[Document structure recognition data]
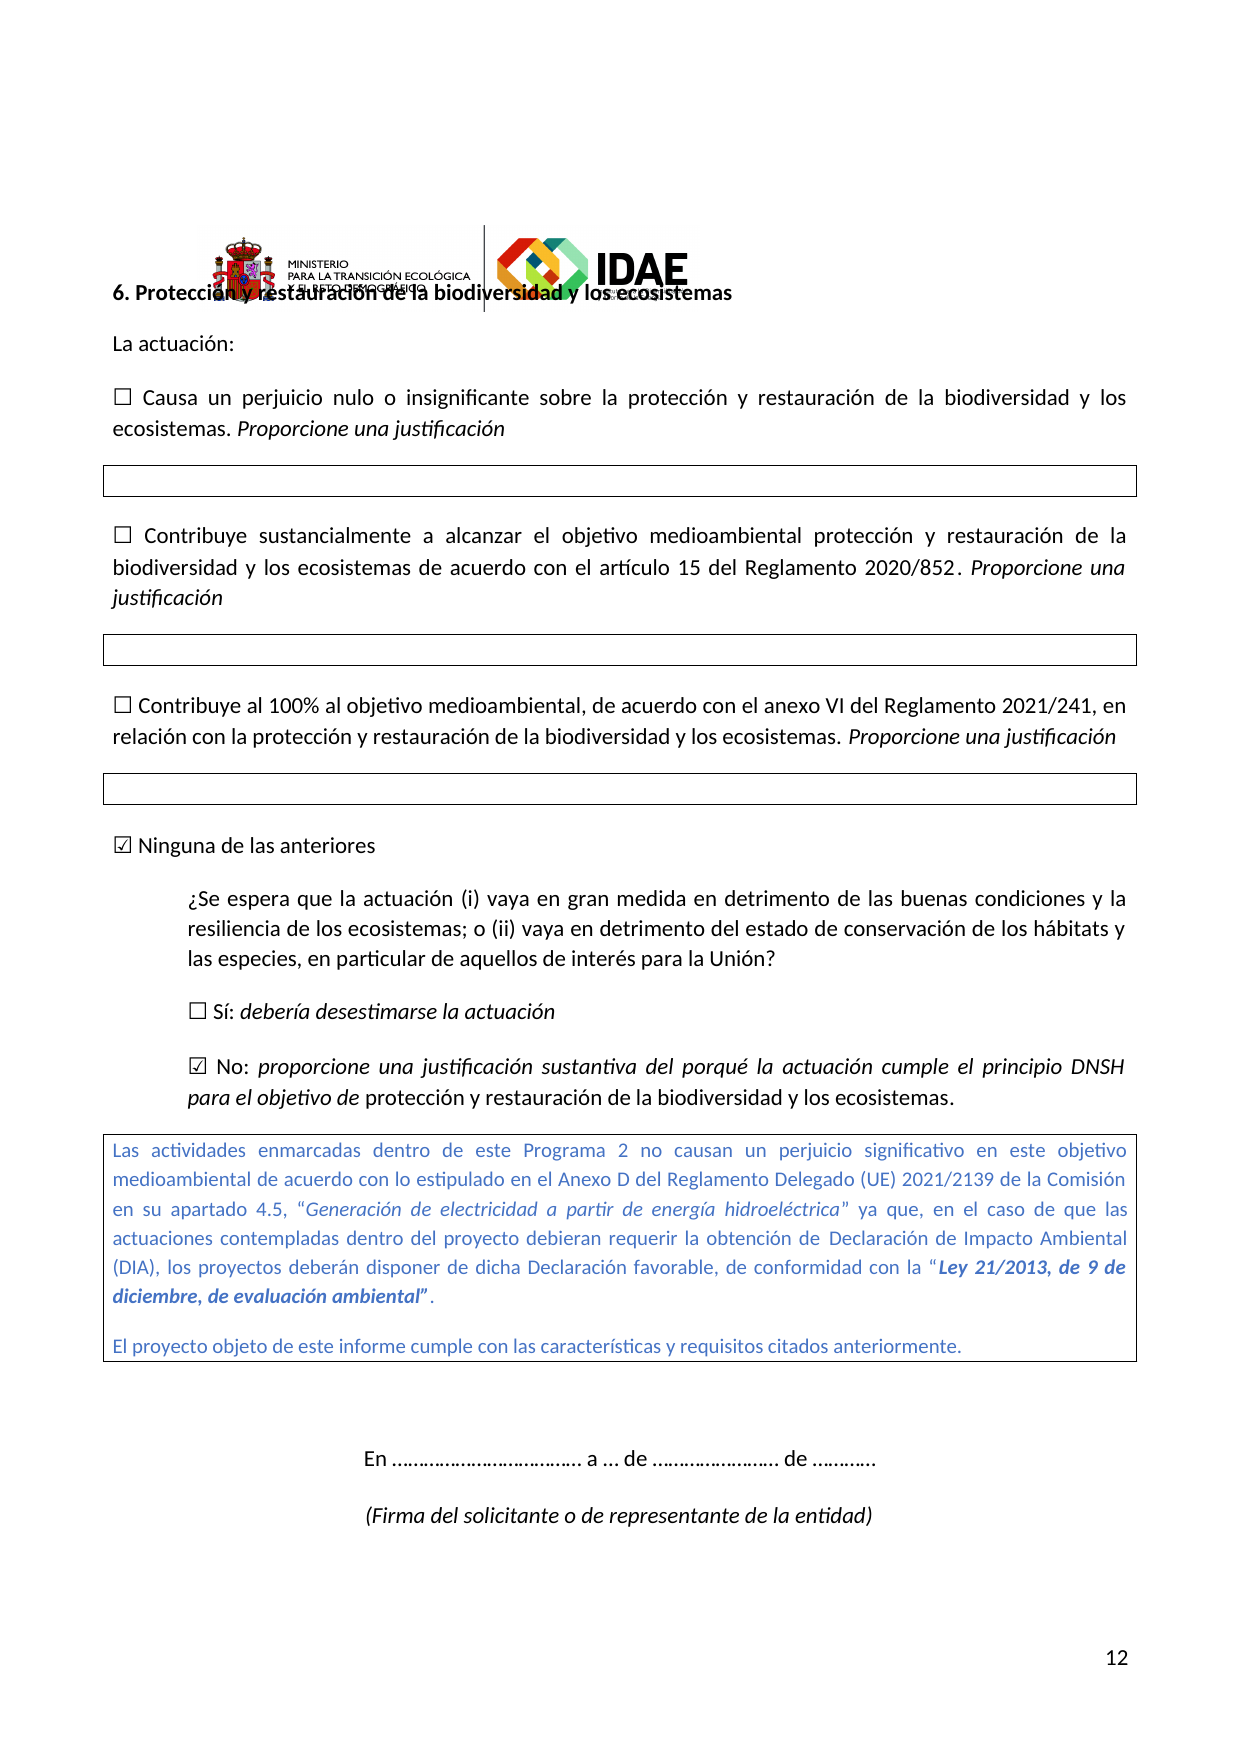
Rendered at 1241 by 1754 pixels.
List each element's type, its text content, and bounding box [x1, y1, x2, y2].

text La actuación: [112, 329, 1128, 357]
text Las actividades enmarcadas dentro de este Programa 2 no causan un perjuicio significativo en este objetivo medioambiental de acuerdo con lo estipulado en el Anexo D del Reglamento Delegado (UE) 2021/2139 de la Comisión en su apartado 4.5, “Generación de electricidad a partir de energía hidroeléctrica” ya que, en el caso de que las actuaciones contempladas dentro del proyecto debieran requerir la obtención de Declaración de Impacto Ambiental (DIA), los proyectos deberán disponer de dicha Declaración favorable, de conformidad con la “Ley 21/2013, de 9 de diciembre, de evaluación ambiental”. [104, 1135, 1136, 1309]
text ☑ Ninguna de las anteriores [112, 829, 1128, 861]
text 6. Protección y restauración de la biodiversidad y los ecosistemas [700, 278, 1128, 306]
text (Firma del solicitante o de representante de la entidad) [112, 1501, 1128, 1529]
text ☐ Contribuye al 100% al objetivo medioambiental, de acuerdo con el anexo VI del Reglamento 2021/241, en relación con la protección y restauración de la biodiversidad y los ecosistemas. Proporcione una justificación [112, 688, 1128, 750]
text ☐ Causa un perjuicio nulo o insignificante sobre la protección y restauración de la biodiversidad y los ecosistemas. Proporcione una justificación [112, 380, 1128, 442]
text ¿Se espera que la actuación (i) vaya en gran medida en detrimento de las buenas condiciones y la resiliencia de los ecosistemas; o (ii) vaya en detrimento del estado de conservación de los hábitats y las especies, en particular de aquellos de interés para la Unión? [187, 884, 1128, 972]
text 6. Protección y restauración de la biodiversidad y los ecosistemas [112, 278, 197, 306]
text ☐ Contribuye sustancialmente a alcanzar el objetivo medioambiental protección y restauración de la biodiversidad y los ecosistemas de acuerdo con el artículo 15 del Reglamento 2020/852. Proporcione una justificación [112, 519, 1128, 611]
text En ……………………………… a … de …………………… de ………… [112, 1444, 1128, 1472]
text El proyecto objeto de este informe cumple con las características y requisitos citados anteriormente. [104, 1330, 1136, 1361]
text ☐ Sí: debería desestimarse la actuación [187, 995, 1128, 1027]
text ☑ No: proporcione una justificación sustantiva del porqué la actuación cumple el principio DNSH para el objetivo de protección y restauración de la biodiversidad y los ecosistemas. [187, 1050, 1128, 1111]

TASK DETAILS: Could you repeat every entry above exactly, with each picture omitted?

THE COMPLETED TASK:
Rendered at 1241 by 1754 pixels.
List each element's type, its text content, and bounding box [x1, y1, x2, y2].

text La actuación: [112, 329, 1128, 357]
text Las actividades enmarcadas dentro de este Programa 2 no causan un perjuicio significativo en este objetivo medioambiental de acuerdo con lo estipulado en el Anexo D del Reglamento Delegado (UE) 2021/2139 de la Comisión en su apartado 4.5, “Generación de electricidad a partir de energía hidroeléctrica” ya que, en el caso de que las actuaciones contempladas dentro del proyecto debieran requerir la obtención de Declaración de Impacto Ambiental (DIA), los proyectos deberán disponer de dicha Declaración favorable, de conformidad con la “Ley 21/2013, de 9 de diciembre, de evaluación ambiental”. [104, 1135, 1136, 1309]
text ☑ Ninguna de las anteriores [112, 829, 1128, 861]
text 6. Protección y restauración de la biodiversidad y los ecosistemas [700, 278, 1128, 306]
text (Firma del solicitante o de representante de la entidad) [112, 1501, 1128, 1529]
text ☐ Contribuye al 100% al objetivo medioambiental, de acuerdo con el anexo VI del Reglamento 2021/241, en relación con la protección y restauración de la biodiversidad y los ecosistemas. Proporcione una justificación [112, 688, 1128, 750]
text ☐ Causa un perjuicio nulo o insignificante sobre la protección y restauración de la biodiversidad y los ecosistemas. Proporcione una justificación [112, 380, 1128, 442]
text ¿Se espera que la actuación (i) vaya en gran medida en detrimento de las buenas condiciones y la resiliencia de los ecosistemas; o (ii) vaya en detrimento del estado de conservación de los hábitats y las especies, en particular de aquellos de interés para la Unión? [187, 884, 1128, 972]
text 6. Protección y restauración de la biodiversidad y los ecosistemas [112, 278, 197, 306]
text ☐ Contribuye sustancialmente a alcanzar el objetivo medioambiental protección y restauración de la biodiversidad y los ecosistemas de acuerdo con el artículo 15 del Reglamento 2020/852. Proporcione una justificación [112, 519, 1128, 611]
text En ……………………………… a … de …………………… de ………… [112, 1444, 1128, 1472]
text El proyecto objeto de este informe cumple con las características y requisitos citados anteriormente. [104, 1330, 1136, 1361]
text ☐ Sí: debería desestimarse la actuación [187, 995, 1128, 1027]
text ☑ No: proporcione una justificación sustantiva del porqué la actuación cumple el principio DNSH para el objetivo de protección y restauración de la biodiversidad y los ecosistemas. [187, 1050, 1128, 1111]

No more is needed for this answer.